Брезгливость его к содеянному ненавидящими друг друга самоубийцами возрастала. В этом для него не ощущалось неизбежной необходимости, померещилось что-то странное, к чему он совсем не готов. Так убивать не готов. Разум — не только сплошные желания, поиски и открытия, разум — противостояние интуицией сокрытому лишнему и ненужному жизни, чувство опасности. Но, не приемля покоя, выживает, лишь буйно и вольно сражаясь за первобытно дикое право властвовать и опять что-то творить. Так что же они с тутуном сотворяют, величие или проклятие будущего?
— Эй, советник! Любуешься достойной смертью тюркского воина? — окликнул его Кули-Чур, лихо скачущий мимо.
— Нет, оглан. Страшусь, что вижу.
— Тан-Уйгу, почему все умники такие скучные? Догоняй! Пора подумать о пленных.
К полудню основное сражение закончилось, но продолжались отдельные групповые стычки и погони. Пленением китайских солдат руководили Мочур и Дусифу с неотступными телохранителями-братьями на левом фланге, со стороны предгорий, а Тан-Уйгу с Орозом и молодым предводителем эдизов Таньханем — на правом, от реки. Генерал Кхянь-пинь, бросив разметанную среди холмов пехоту, преследуемый до самых ворот дюжиной воинов-эдизов во главе с горячим Ишмой, с остатками кавалерии скрылся в ближайшей гарнизонной крепости. Лихой эдизский отряд, с разгону наткнувшись на закрывающиеся ворота, осыпаемый со стен стрелами, так же проворно отскочил, и только юноша-предводитель, прикрываясь щитом, азартно вертелся под градом стрел, словно выманивал на себя успевших укрыться за толстыми стенами.
— Ишма!

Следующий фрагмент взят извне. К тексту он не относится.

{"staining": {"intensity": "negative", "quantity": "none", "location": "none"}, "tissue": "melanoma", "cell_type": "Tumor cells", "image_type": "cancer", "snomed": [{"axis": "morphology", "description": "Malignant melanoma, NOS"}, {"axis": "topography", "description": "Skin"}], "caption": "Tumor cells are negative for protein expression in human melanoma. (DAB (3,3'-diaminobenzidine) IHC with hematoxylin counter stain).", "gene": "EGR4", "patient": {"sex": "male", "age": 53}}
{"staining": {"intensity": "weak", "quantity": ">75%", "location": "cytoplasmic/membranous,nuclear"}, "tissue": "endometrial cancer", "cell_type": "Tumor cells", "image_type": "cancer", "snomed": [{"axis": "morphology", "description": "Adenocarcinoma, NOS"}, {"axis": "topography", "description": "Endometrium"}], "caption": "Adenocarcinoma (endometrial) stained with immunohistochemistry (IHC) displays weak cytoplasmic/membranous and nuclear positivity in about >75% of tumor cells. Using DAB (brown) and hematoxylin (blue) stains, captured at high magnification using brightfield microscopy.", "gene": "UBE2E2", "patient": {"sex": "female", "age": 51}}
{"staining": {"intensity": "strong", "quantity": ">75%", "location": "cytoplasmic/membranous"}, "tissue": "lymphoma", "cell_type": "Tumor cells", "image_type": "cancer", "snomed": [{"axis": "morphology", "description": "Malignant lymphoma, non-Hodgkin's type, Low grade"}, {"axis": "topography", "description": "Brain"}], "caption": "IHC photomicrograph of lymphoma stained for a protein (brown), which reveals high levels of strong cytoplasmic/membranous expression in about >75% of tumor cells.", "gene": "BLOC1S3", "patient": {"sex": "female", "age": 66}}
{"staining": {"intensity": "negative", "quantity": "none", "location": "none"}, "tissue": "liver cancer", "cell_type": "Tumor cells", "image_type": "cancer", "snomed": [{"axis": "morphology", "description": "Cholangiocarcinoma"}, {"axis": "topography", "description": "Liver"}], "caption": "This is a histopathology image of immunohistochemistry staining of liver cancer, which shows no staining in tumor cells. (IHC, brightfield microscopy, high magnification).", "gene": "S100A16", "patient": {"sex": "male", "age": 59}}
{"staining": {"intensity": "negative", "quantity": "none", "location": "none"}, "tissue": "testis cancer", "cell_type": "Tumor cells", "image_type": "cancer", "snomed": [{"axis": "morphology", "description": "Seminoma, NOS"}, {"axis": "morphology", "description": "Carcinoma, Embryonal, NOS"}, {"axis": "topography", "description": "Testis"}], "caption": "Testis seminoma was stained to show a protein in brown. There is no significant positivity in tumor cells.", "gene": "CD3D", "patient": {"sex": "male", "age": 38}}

Ишма, отходи! — кричали азартному юноше, и напрасно кричали.
Неподдельно искренняя досада, что упустили генерала, не успев перекрыть ему путь к бегству, делала пылкого юношу еще более азартным, но смеха в том, что Ишма вытворял, подставляясь под вражеские стрелы, было мало, и призывов к благоразумию юноша, кажется, не слышал или упрямо не хотел ничего подобного слышать.
Тогда к нему, прикрываясь щитом, подлетел старший сотник Ороз. Выполняя наказ Тан-Уйгу, обошел юношу с боку, с оттяжкой хлестнул плеткой по широкому крупу его коня и увлек за собой.
Потери с обеих сторон были огромными. Просторная луговина, соседние всхолмья топорщились ужасом и тяжестью смерти, которая, миновав счастливчиков, казалась не такой уж и страшной.
Приступив к главным полномочиям, напыщенный, важный и успевший захмелеть Дусифу распоряжался уже сбором оружия и другого снаряжения побежденных. Его хозяйственная сотня раздевала мертвых китайских начальников и офицеров, ловили разбежавшихся беспризорных коней. Шаманы и камы свозили тела погибших нукеров, готовили трупы к сожжению.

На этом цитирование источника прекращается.